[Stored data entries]
****************

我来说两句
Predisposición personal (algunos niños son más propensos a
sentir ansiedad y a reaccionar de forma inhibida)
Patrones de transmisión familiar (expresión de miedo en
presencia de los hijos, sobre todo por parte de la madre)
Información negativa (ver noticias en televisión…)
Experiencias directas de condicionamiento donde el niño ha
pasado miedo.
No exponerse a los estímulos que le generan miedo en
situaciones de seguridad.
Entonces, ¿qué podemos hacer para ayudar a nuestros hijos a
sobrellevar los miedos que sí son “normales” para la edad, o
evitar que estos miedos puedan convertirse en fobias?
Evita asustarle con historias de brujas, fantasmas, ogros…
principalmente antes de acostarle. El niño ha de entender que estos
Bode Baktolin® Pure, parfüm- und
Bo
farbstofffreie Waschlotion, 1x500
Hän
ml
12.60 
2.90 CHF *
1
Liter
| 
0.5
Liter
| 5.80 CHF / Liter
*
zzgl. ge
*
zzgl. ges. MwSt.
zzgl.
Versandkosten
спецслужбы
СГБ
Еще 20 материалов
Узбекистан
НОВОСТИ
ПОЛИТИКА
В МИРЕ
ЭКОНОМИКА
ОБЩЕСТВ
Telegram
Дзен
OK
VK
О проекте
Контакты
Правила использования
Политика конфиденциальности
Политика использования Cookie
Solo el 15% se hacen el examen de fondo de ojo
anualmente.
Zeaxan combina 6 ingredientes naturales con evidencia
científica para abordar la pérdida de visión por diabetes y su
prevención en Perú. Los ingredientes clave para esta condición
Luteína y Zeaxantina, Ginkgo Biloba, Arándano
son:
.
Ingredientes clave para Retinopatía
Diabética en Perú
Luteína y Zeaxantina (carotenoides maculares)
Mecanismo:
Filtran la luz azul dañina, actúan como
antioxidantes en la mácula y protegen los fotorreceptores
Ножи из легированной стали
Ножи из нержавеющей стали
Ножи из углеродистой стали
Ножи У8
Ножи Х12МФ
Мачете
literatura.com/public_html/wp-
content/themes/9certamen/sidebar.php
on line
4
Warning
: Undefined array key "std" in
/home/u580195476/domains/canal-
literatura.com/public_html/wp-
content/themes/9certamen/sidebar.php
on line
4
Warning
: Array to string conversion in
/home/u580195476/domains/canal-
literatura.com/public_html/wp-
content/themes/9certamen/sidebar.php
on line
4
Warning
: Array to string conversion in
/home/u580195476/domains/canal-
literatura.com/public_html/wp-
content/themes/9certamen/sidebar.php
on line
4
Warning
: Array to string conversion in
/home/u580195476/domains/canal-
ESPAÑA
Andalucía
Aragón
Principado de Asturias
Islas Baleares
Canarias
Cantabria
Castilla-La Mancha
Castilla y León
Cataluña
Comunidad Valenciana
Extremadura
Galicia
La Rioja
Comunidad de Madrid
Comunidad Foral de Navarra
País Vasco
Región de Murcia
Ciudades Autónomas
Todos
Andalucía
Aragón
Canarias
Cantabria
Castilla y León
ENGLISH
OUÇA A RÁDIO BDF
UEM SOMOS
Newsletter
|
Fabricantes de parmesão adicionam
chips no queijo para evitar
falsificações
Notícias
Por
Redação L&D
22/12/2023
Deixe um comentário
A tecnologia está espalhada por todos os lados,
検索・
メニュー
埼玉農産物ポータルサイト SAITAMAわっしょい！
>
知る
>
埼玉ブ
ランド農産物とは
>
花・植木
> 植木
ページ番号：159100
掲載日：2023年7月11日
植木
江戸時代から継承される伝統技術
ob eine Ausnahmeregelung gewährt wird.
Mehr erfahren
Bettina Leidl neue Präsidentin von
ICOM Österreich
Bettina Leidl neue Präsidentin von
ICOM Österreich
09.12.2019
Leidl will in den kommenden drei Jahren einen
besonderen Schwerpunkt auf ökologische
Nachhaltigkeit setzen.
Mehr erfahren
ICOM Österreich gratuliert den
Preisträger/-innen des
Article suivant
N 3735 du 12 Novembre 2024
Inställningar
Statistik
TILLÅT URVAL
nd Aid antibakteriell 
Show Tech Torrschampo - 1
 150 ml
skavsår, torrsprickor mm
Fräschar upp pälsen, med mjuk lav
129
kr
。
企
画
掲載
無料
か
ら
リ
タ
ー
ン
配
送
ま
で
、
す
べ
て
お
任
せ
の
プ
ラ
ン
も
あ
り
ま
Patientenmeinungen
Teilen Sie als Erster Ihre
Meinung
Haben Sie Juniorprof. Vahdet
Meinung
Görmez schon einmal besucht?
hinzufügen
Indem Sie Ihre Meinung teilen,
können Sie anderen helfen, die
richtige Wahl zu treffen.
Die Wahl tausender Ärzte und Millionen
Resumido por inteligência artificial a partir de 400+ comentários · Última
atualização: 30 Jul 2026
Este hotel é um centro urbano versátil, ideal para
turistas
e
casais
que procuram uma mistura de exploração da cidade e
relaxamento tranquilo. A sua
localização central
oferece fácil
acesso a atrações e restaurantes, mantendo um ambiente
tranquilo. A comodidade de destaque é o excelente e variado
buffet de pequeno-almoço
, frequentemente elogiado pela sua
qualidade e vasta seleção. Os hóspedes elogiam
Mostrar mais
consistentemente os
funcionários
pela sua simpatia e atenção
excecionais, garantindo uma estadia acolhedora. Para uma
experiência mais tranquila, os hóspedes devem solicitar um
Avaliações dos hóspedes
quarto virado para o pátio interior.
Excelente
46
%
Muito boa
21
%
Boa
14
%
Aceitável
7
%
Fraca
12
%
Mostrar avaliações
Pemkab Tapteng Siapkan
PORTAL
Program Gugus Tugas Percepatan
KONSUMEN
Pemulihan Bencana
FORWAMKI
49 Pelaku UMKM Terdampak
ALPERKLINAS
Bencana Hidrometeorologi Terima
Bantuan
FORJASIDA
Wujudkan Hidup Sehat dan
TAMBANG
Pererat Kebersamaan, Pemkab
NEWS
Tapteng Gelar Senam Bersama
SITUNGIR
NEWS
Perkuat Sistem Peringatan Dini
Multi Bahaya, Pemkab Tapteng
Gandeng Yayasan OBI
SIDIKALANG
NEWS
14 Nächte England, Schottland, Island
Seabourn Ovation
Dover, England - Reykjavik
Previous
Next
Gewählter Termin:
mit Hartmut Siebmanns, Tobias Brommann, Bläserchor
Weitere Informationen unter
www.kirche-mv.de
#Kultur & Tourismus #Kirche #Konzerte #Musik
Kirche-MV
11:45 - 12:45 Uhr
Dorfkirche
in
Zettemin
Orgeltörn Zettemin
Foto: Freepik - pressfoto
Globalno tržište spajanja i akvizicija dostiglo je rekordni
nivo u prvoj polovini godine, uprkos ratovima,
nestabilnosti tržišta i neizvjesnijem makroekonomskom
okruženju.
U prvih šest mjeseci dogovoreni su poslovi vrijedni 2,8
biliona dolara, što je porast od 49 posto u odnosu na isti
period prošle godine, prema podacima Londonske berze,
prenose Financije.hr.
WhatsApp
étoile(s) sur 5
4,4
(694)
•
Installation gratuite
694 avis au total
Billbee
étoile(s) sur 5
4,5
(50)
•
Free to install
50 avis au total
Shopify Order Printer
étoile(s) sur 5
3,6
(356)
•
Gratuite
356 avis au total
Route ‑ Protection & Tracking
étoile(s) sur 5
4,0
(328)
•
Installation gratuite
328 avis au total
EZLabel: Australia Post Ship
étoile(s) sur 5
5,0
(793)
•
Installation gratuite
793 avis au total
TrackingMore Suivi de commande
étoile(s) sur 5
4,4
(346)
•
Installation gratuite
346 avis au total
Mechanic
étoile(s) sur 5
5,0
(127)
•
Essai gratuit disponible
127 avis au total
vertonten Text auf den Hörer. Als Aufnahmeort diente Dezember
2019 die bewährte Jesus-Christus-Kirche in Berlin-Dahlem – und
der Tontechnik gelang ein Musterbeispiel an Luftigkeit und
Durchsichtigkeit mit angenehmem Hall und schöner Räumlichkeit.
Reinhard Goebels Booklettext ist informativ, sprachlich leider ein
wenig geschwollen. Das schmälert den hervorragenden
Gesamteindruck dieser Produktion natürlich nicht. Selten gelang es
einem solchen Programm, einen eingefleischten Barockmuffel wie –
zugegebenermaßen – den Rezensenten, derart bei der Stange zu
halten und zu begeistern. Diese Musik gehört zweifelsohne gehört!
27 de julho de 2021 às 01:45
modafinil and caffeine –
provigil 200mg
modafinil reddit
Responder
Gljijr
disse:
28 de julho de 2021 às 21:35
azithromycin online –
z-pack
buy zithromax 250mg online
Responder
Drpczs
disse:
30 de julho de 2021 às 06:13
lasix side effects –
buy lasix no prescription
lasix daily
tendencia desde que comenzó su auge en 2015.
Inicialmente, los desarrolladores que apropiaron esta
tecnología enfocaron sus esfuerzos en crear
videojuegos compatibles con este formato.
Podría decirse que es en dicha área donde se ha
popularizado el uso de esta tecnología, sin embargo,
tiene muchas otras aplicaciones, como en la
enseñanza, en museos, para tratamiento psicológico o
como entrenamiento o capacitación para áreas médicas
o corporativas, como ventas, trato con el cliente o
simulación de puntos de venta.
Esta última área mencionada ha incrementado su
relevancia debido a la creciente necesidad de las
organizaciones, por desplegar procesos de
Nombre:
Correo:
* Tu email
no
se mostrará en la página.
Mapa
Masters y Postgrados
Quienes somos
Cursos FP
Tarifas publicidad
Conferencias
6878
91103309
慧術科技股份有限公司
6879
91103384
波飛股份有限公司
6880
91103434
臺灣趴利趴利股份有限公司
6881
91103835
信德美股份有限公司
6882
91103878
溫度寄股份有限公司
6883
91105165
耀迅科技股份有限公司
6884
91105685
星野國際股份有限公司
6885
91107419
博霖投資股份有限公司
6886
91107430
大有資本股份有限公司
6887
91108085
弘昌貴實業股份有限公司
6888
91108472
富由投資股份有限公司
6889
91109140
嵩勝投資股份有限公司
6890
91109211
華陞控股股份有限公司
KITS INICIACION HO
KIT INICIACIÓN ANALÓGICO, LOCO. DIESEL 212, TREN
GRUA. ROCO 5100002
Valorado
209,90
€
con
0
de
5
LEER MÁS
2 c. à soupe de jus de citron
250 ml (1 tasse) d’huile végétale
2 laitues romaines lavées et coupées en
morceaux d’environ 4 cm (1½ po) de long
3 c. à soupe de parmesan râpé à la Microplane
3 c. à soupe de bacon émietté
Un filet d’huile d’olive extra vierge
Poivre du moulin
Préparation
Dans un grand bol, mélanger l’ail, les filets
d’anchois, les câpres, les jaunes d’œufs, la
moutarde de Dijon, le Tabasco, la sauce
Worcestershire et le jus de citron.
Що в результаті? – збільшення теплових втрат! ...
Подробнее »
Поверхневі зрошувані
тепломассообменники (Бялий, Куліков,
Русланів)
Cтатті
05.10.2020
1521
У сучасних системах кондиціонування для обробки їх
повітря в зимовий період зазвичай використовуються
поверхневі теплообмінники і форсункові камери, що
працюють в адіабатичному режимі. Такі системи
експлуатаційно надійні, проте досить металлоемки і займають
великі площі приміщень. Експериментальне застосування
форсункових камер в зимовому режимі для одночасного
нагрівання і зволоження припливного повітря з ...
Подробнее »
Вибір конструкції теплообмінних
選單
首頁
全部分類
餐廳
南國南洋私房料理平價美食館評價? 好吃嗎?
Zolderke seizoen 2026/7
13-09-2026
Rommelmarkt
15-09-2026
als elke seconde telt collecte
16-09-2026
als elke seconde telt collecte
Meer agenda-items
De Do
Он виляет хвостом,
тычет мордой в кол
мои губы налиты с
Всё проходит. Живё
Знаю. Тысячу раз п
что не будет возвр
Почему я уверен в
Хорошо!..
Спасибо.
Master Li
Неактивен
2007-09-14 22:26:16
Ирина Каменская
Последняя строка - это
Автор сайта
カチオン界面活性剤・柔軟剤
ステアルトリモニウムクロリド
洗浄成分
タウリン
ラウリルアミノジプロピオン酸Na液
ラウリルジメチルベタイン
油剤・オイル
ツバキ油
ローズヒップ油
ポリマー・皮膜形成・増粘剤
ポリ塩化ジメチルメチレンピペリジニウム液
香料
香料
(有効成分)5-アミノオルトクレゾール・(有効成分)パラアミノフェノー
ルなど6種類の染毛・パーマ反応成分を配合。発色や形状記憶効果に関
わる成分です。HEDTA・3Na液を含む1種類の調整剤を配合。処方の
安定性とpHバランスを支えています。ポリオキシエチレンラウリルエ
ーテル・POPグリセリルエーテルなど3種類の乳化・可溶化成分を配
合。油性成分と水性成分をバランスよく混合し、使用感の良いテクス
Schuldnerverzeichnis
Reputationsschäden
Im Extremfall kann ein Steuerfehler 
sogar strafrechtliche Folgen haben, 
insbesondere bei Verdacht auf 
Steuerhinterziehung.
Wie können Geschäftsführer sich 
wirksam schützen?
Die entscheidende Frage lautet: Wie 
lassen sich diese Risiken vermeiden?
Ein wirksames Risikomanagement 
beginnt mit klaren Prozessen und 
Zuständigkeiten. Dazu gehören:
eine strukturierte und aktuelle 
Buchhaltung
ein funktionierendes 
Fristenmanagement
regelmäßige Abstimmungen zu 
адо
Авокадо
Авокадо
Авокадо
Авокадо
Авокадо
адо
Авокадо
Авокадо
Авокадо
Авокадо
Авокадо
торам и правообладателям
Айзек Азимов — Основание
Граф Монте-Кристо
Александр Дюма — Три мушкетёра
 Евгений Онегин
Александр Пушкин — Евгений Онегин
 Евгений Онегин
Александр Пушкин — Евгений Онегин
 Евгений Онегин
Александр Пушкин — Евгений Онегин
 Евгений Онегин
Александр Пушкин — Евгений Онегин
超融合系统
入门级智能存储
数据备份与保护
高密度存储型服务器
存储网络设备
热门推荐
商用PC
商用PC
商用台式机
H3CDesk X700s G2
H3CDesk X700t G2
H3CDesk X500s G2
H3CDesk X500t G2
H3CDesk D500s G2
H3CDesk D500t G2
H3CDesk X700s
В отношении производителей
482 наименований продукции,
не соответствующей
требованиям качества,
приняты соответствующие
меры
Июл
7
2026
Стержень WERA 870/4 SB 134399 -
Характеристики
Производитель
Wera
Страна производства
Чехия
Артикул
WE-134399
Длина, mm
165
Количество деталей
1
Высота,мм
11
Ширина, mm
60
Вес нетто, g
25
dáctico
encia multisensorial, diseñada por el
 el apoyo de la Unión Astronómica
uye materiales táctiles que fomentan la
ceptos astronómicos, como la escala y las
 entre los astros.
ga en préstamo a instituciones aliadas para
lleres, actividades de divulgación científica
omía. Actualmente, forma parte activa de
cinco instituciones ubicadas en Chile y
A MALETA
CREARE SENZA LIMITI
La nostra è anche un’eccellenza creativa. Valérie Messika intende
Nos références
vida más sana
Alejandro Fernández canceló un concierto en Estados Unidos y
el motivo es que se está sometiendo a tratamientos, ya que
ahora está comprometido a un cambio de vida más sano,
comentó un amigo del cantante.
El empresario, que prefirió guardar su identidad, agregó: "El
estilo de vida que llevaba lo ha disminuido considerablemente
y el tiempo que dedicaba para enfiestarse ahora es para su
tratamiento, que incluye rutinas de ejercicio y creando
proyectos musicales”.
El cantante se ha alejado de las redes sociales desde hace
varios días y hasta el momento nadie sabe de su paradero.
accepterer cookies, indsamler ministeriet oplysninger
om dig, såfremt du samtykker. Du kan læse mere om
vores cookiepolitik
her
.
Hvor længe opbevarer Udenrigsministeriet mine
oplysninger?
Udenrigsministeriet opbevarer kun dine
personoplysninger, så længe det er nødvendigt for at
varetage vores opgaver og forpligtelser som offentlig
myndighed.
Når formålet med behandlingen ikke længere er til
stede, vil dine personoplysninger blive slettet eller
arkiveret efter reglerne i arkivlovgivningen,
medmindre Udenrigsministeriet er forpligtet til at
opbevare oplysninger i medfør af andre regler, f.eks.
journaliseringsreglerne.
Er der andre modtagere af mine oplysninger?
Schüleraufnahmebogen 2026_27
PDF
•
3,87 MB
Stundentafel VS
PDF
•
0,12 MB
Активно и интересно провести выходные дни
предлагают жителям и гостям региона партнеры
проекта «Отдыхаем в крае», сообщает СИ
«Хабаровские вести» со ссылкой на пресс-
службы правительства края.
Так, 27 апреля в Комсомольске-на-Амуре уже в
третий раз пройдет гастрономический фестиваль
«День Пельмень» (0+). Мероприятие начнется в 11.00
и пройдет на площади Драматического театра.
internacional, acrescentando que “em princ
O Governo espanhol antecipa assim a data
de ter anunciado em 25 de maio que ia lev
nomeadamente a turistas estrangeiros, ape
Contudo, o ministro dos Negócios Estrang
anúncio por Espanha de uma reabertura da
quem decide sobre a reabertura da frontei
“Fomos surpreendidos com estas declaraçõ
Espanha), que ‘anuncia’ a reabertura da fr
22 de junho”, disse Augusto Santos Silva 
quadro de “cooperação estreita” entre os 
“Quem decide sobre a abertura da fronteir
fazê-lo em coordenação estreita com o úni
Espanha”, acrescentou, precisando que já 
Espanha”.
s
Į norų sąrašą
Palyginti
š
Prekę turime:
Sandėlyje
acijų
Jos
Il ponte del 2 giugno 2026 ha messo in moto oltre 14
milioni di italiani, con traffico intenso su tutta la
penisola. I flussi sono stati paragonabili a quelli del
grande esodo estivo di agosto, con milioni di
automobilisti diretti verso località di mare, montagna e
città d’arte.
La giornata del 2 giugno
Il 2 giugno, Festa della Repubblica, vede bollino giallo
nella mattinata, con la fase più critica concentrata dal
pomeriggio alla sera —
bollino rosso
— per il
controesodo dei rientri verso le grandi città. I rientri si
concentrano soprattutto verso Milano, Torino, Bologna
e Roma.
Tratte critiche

****************

Search the entries for the string "Pemkab" and copy each line where it occurs.

● Solved problem:
Pemkab Tapteng Siapkan
Pererat Kebersamaan, Pemkab
Multi Bahaya, Pemkab Tapteng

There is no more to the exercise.